My church book club, Page Turners, is an eclectic group with eclectic reading tastes. The selections from this group have challenged and stretched my reading habits — a very good thing! In January we discussed The Readers of Broken Wheel Recommend by debut author Katarina Bivald. Very well-written, this novel explores the influence of books on people. What a great choice for a book club! I very much enjoyed the many, many references to novels I have read or should read. I loved how the townspeople of Broken Wheel become engaged in life again after Sara from Sweden introduces them to her friends, books. The image of poor George reading chic lit including the Bridget Jones series still brings a chuckle. And I loved Grace’s new found friend Idgie whom she references while making outrageous statements and actions.
In an interview I read, Bivald states that she had never visited the US before writing this book, a deliberate act in creating small town America as she wanted to see it. That’s fine. Broken Wheel is a town to love and long to visit, even as it does not really represent the real America. Two characters in particular are stereotypical, and according to one of my group’s members who has a daughter living in England, are in line with European imaginations. These people of faith are written as ineffectual and irrelevant in a modern world. Caroline is the one who gets things done in Broken Wheel, and her religious expression is more works than faith based. I get that. We see that all the time in the church. However, her new found freedom comes after she reads a gay erotica novel given her by Sara. It is true that both the Pastor and Caroline are examples of irrelevant and unrealistic faith, but I blame their creator (Bivald) more than how real faith looks.
So these are my thoughts on the best-selling The Readers of Broken Wheel Recommend. Have your read it? What did you think?
Once you let a book into your life, the most unexpected things can happen…

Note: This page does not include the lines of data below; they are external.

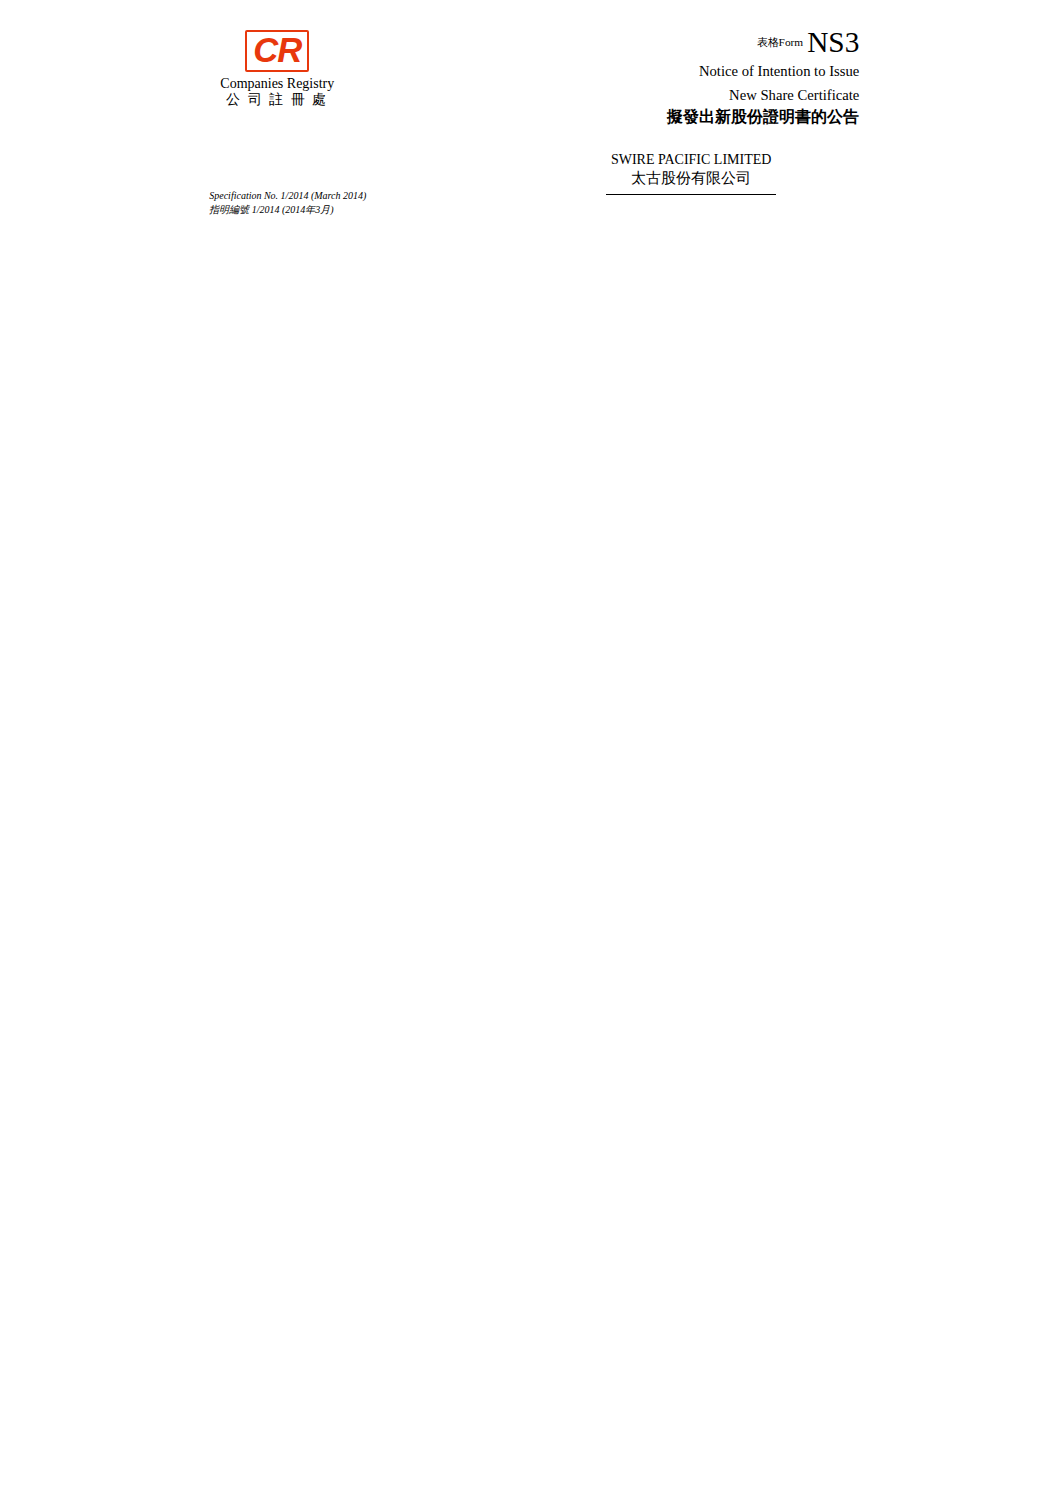CR
Companies Registry
公 司 註 冊 處
表格Form NS3
Notice of Intention to Issue
New Share Certificate
擬發出新股份證明書的公告
SWIRE PACIFIC LIMITED
太古股份有限公司
Specification No. 1/2014 (March 2014)
指明編號 1/2014 (2014年3月)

Broken Wheel, Iowa, has never seen anyone like Sara, who traveled all the way from Sweden just to meet her book-loving pen pal, Amy. When she arrives, however, she finds Amy’s funeral guests just leaving. The residents of Broken Wheel are happy to look after their bewildered visitor ― there’s not much else to do in a dying small town that’s almost beyond repair.
You certainly wouldn’t open a bookstore. And definitely not with the tourist in charge. You’d need a vacant storefront (Main Street is full of them), books (Amy’s house is full of them), and . . . customers.
The bookstore might be a little quirky. Then again, so is Sara. But Broken Wheel’s own story might be more eccentric and surprising than she thought.
A heartwarming reminder of why we are booklovers, this is a sweet, smart story about how books find us, change us, and connect us.
Please note: this book is not Christian fiction and has content that may be offensive.
(I bought this novel from Amazon. All opinions expressed are mine alone.)